Combining this with the manual tracing feature, you can define a function-calling agent (ReAct) and trace its execution. The entire agent implementation might look complicated, but the tracing part is pretty straightforward: (1) add the @mlflow.trace decorator to functions to trace and (2) enable auto-tracing for Amazon Bedrock with mlflow.bedrock.autolog(). MLflow will take care of the complexity such as resolving call chains and recording execution metadata.

import boto3
import mlflow
from mlflow.entities import SpanType

# Enable auto-tracing for Amazon Bedrock
mlflow.bedrock.autolog()
mlflow.set_experiment("Bedrock")

# Create a boto3 client for invoking the Bedrock API
bedrock = boto3.client(
    service_name="bedrock-runtime",
    region_name="<REPLACE_WITH_YOUR_AWS_REGION>",
)
model_id = "anthropic.claude-3-5-sonnet-20241022-v2:0"


# Define the tool function. Decorate it with `@mlflow.trace` to create a span for its execution.
@mlflow.trace(span_type=SpanType.TOOL)
def get_weather(city: str) -> str:
    """ "Get the current weather in a given location"""
    return "sunny" if city == "San Francisco, CA" else "unknown"

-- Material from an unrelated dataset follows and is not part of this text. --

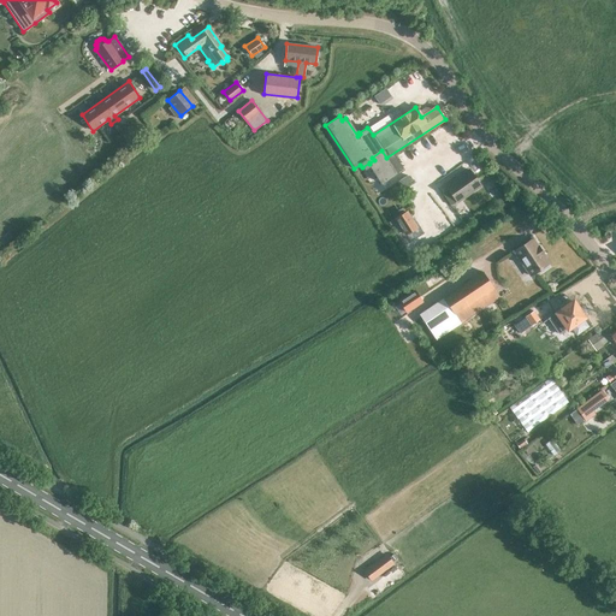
[(477,164),(468,170),(474,178),(483,173),(477,164)]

# Define the tool configuration passed to Bedrock
tools = [
    {
        "toolSpec": {
            "name": "get_weather",
            "description": "Get the current weather in a given location",
            "inputSchema": {
                "json": {
                    "type": "object",
                    "properties": {
                        "city": {
                            "type": "string",
                            "description": "The city and state, e.g., San Francisco, CA",
                        },
                    },
                    "required": ["city"],
                }
            },
        }
    }
]
tool_functions = {"get_weather": get_weather}


# Define a simple tool calling agent
@mlflow.trace(span_type=SpanType.AGENT)
def run_tool_agent(question: str) -> str:
    messages = [{"role": "user", "content": [{"text": question}]}]

    # Invoke the model with the given question and available tools
    response = bedrock.converse(
        modelId=model_id,
        messages=messages,
        toolConfig={"tools": tools},
    )
    assistant_message = response["output"]["message"]
    messages.append(assistant_message)

    # If the model requests tool call(s), invoke the function with the specified arguments
    tool_use = next(
        (c["toolUse"] for c in assistant_message["content"] if "toolUse" in c), None
    )
    if tool_use:
        tool_func = tool_functions[tool_use["name"]]
        tool_result = tool_func(**tool_use["input"])
        messages.append(
            {
                "role": "user",
                "content": [
                    {
                        "toolResult": {
                            "toolUseId": tool_use["toolUseId"],
                            "content": [{"text": tool_result}],
                        }
                    }
                ],
            }
        )

        # Send the tool results to the model and get a new response
        response = bedrock.converse(
            modelId=model_id,
            messages=messages,
            toolConfig={"tools": tools},
        )

    return response["output"]["message"]["content"][0]["text"]


# Run the tool calling agent
question = "What's the weather like in San Francisco today?"
answer = run_tool_agent(question)

Executing the code above will create a single trace that involves all LLM invocations and the tool calls.

Disable auto-tracing

Auto tracing for Amazon Bedrock can be disabled globally by calling mlflow.bedrock.autolog(disable=True) or mlflow.autolog(disable=True).